Information:

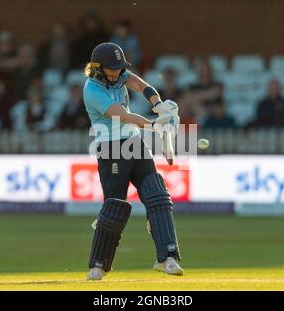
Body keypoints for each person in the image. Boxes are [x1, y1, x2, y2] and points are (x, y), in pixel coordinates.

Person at [83, 42, 183, 280]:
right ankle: (99, 265)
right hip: (111, 149)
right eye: (112, 68)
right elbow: (124, 116)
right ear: (98, 68)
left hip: (134, 144)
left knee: (157, 195)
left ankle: (167, 258)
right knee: (115, 207)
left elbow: (141, 84)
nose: (117, 72)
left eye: (119, 67)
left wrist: (157, 104)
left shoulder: (119, 74)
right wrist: (153, 124)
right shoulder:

What to work on: Retype the entries exactly, skipping every picture.

Answer to the exercise:
Body keypoints for each person in the image. Boxes are [x1, y1, x2, y2] and points are (x, y), in pixel coordinates.

Person at [83, 42, 183, 280]:
right ankle: (99, 265)
right hip: (111, 149)
right eye: (112, 68)
right elbow: (124, 116)
right ear: (98, 68)
left hip: (134, 144)
left knee: (157, 195)
left ankle: (167, 258)
right knee: (115, 207)
left elbow: (141, 84)
nose: (117, 72)
left eye: (119, 67)
left wrist: (157, 104)
left shoulder: (119, 74)
right wrist: (153, 124)
right shoulder:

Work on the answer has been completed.